ECLI:NL:HR:2013:BY7829
Hoge Raad
- Cassatie
- Rechtspraak.nl
Zorgplicht van de bank bij hypothecaire geldlening en eigen schuld
In deze zaak, die voor de Hoge Raad is gebracht, gaat het om de zorgplicht van de bank bij de totstandkoming van een hypothecaire geldlening. Eiser 1 en eiseres 2, die samen als eiser c.s. worden aangeduid, hebben cassatie ingesteld tegen een arrest van het gerechtshof te Amsterdam. Dit arrest volgde op eerdere vonnissen van de rechtbank Amsterdam. De Hoge Raad heeft de zaak op 29 maart 2013 behandeld en de conclusie van de plaatsvervangend Procureur-Generaal strekte tot verwerping van het cassatieberoep. De Hoge Raad oordeelt dat de klachten die in het cassatiemiddel zijn aangevoerd, niet tot cassatie kunnen leiden.
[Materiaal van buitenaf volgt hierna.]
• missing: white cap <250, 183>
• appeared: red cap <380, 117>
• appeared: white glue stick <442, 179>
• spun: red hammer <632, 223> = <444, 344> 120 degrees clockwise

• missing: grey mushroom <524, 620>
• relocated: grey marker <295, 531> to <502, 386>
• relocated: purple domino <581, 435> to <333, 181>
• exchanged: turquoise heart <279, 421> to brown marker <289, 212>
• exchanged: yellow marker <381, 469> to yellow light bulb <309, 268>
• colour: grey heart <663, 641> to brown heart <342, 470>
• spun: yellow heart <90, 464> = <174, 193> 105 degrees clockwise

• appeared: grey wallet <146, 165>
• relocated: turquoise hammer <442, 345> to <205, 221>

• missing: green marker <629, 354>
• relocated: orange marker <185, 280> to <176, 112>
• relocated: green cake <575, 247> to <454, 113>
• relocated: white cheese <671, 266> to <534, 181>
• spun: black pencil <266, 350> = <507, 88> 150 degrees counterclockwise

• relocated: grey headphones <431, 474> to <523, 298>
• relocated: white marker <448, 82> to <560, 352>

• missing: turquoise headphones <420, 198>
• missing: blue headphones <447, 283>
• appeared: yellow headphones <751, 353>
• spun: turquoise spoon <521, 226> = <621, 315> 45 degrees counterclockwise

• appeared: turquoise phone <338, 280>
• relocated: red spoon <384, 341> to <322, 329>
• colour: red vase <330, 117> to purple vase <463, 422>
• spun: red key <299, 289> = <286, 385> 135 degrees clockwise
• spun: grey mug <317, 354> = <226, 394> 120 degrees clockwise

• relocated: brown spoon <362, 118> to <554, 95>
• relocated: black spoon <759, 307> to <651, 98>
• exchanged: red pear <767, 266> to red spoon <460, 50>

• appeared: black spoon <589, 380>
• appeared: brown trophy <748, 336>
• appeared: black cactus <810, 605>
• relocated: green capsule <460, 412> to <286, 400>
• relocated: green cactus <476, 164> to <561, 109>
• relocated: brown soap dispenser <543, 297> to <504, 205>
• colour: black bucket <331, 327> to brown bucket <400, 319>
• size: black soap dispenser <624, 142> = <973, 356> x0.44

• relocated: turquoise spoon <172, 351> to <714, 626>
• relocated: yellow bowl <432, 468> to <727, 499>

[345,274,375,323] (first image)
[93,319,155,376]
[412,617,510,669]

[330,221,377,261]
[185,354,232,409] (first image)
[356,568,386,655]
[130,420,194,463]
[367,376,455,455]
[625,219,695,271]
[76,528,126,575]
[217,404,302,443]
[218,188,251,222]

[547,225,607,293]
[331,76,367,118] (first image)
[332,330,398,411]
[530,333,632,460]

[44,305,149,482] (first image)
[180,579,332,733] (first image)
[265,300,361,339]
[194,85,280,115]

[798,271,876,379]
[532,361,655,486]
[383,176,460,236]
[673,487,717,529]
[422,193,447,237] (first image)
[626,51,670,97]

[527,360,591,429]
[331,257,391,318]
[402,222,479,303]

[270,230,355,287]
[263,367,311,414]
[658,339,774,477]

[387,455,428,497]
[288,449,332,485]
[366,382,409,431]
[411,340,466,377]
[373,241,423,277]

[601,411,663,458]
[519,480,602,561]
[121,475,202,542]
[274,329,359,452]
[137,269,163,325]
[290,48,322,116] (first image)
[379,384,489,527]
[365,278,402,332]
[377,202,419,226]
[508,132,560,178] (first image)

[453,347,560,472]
Dit oordeel is gebaseerd op artikel 81 lid 1 van de Wet op de rechterlijke organisatie, wat inhoudt dat de klachten geen nadere motivering behoeven omdat ze niet nopen tot beantwoording van rechtsvragen die van belang zijn voor de rechtseenheid of de rechtsontwikkeling. De Hoge Raad heeft het beroep verworpen en eiser c.s. in de kosten van het geding in cassatie veroordeeld, die zijn begroot op een totaal van € 4.628,34. Het arrest is openbaar uitgesproken door raadsheer M.A. Loth, en de zaak is behandeld door een collegiaal orgaan onder leiding van vice-president E.J. Numann.